If they didn’t, well…
I was grateful for the chance to learn the truth, even if it wasn’t gentle.
I’d been gifted a chance to see Emery in her final suns. To learn why she’d come to Calandra—for me.
I wished, so much, that I could send a message to Nelfinex. That I could tell her to stay. To listen to Aunt Oleana. To forget finding Xandra and me.
She wouldn’t. Emery would come here and meet her end by the silver-eyed warrior.
If only I’d known back when I was in the palace in Showe that the vision of her death was of the future. Maybe it would all be different.
Even so, I’d never regret coming to Calandra. Not when it meant Andreas and our daughter.
Not when it meant answers to so many questions.
In another vision I’d had weeks ago, a vision of the past, I’d watched my mother fly to Calandra. Her death, like my sister’s, had been a mercy. A monster slain to save countless others.
The silver-eyed warrior would kill Emery. A Voster priest who didn’t walk on the earth but floated above it had killed our mother.
At least through that vision, I’d had the chance to see my mother’s face, just once, even if it had been in death.
She looked like me. We had the same wild, red curls.
My daughter would look like me, too.
The visions I’d had of my beautiful girl were a painful, glorious gift.
Margot’s fingers fumbled with a lock of hair, and on her gasp, the entire plait came apart. Her eyes closed, defeat weighing on her shoulders.
My hair was difficult at best, and braiding it was always easier if it was wet. But the curls were dry, and today, Margot was losing the battle.
“Don’t worry about the braid. Let’s tie it back,” I said.
“Are you certain, Majesty? I can try again. It’s easier if I have your comb. I’ll run to your suite and fetch it.”
“It’s all right.” I offered a smile at her through the mirror.
She returned it, but only for a heartbeat before she quickly averted her eyes. Ever since the baby’s delivery, she’d struggled to meet my gaze.
Maybe in time she’d be able to look at me again, but I couldn’t fault her for being afraid.
It wasn’t every sun you helped a midwife deliver a child from a woman with green blood.
We’d kept my pregnancy a secret from the masses, mostly because of Hain’s warning to hide my truths. I’d disguised my belly in thick cloaks and billowing gowns. And when there had been no more hiding it, I’d sequestered myself to Andreas’s and my suite.
Nathalia, the woman I’d met the sun I wandered the streets of Roslo in my bare feet, carrying ruined slippers, had been my midwife. We’d moved her into the castle to help with the birth.

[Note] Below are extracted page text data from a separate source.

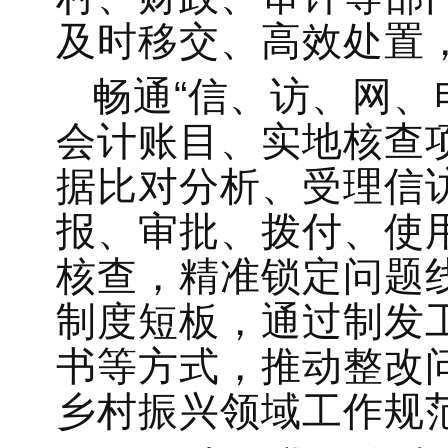
及时移交、高效处置
畅通“信、访、网、
会计账目、实地核查
据比对分析、受理信
报、审批、拨付、使
核查，精准锁定问题
制度短板，通过制发
书等方式，推动整改
乡村振兴领域工作规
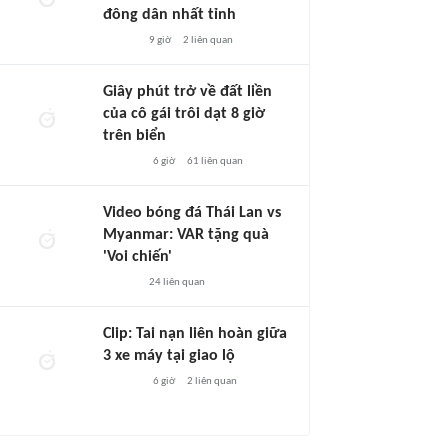
đông dân nhất tỉnh
9 giờ
2
liên quan
Giây phút trở về đất liền
của cô gái trôi dạt 8 giờ
trên biển
6 giờ
61
liên quan
Video bóng đá Thái Lan vs
Myanmar: VAR tặng quà
'Voi chiến'
24
liên quan
Clip: Tai nạn liên hoàn giữa
3 xe máy tại giao lộ
6 giờ
2
liên quan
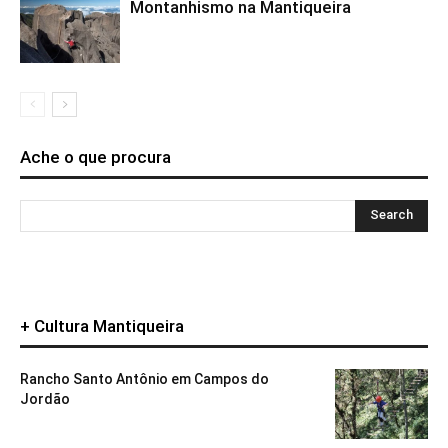
Montanhismo na Mantiqueira
Ache o que procura
+ Cultura Mantiqueira
Rancho Santo Antônio em Campos do
Jordão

Then we’d hired her to become the nursemaid. Hali was as smitten with my daughter as Margot was my husband.
To her credit, Margot hadn’t asked to be reassigned or run to the papermen to spill my secret. She’d stayed on as my lady’s maid—though I suspected it was more for the chance to be near Andreas than it was for me.
That, and if she did tell people I had green blood, Andreas would probably kill her. Instead, she was being paid a hefty sum to assist me and keep her mouth shut.
Margot took hold of a piece of my hair and, once again, let her gaze flicker to Andreas. She didn’t just fancy him. She was in love with him, wasn’t she?
That should probably bother me more, but I had nothing to worry about.
Andreas’s heart belonged to me.
It was mine and mine alone.
Still, I’d had enough of her ogling my husband. I held out my hand, palm up. “I’ll do it, Margot. That will be all.”